• **EXERCISE BRIEF**:
Please write each record out again word for word.
[GIVEN RECORDS — start]
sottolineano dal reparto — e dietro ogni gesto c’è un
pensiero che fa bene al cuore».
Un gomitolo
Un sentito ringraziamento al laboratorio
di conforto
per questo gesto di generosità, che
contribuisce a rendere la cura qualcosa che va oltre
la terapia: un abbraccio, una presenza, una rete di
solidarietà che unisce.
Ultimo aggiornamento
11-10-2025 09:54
[GIVEN RECORDS — finish]
• **RESULT BELOW**:
sottolineano dal reparto — e dietro ogni gesto c’è un
pensiero che fa bene al cuore».
Un gomitolo
Un sentito ringraziamento al laboratorio
di conforto
per questo gesto di generosità, che
contribuisce a rendere la cura qualcosa che va oltre
la terapia: un abbraccio, una presenza, una rete di
solidarietà che unisce.
Ultimo aggiornamento
11-10-2025 09:54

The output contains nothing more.